====== Фрагмент документа ======

Рахманинов. Романсы, Op. 34

14 Romances, Op. 34

Композитор
Год создания
1912
Жанр
Страна
Россия

«Муза» (слова А. С. Пушкина)
«В душе у каждого из нас» (слова А. А. Коринфского)
«Буря» (слова А. С. Пушкина)
«Ветер перелётный» (слова К. Д. Бальмонта)
«Арион» (слова А. С. Пушкина)
«Воскрешение Лазаря» (слова А. С. Хомякова)
«Не может быть!» (слова А. Н. Майкова)
«Музыка» (слова Я. П. Полонского)
«Ты знал его» (слова Ф. И. Тютчева)
«Сей день я помню» (слова Ф. И. Тютчева)
«Оброчник» (слова А. А. Фета)
«Какое счастье» (слова А. А. Фета)
«Диссонанс» (слова Я. П. Полонского)

====== Исходные данные ======

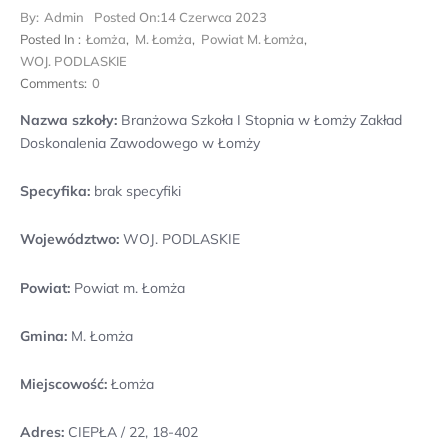
By:
Admin
Posted On:
14 Czerwca 2023
Posted In :
Łomża
,
M. Łomża
,
Powiat M. Łomża
,
WOJ. PODLASKIE
Comments:
0
Nazwa szkoły:
Branżowa Szkoła I Stopnia w Łomży Zakład
Doskonalenia Zawodowego w Łomży
Specyfika:
brak specyfiki
Województwo:
WOJ. PODLASKIE
Powiat:
Powiat m. Łomża
Gmina:
M. Łomża
Miejscowość:
Łomża
Adres:
CIEPŁA / 22, 18-402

======

## Задания
a: Замените «Год создания» на «Год написания» в списке романсов Рахманинова и перепишите его часть, начиная с «Рахманинов. Романсы, Op.» и заканчивая «А. А. Коринфского)».
b: Назовите без повторов всех поэтов, на чьи слова написаны романсы в списке романсов Рахманинова.

## Ответы к заданиям
a:
Рахманинов. Романсы, Op. 34

14 Romances, Op. 34

Композитор
Год написания
1912
Жанр
Страна
Россия

«Муза» (слова А. С. Пушкина)
«В душе у каждого из нас» (слова А. А. Коринфского)

b: А. С. Пушкин, А. А. Коринфский, К. Д. Бальмонт, А. С. Хомяков, А. Н. Майков, Я. П. Полонский, Ф. И. Тютчев, А. А. Фет.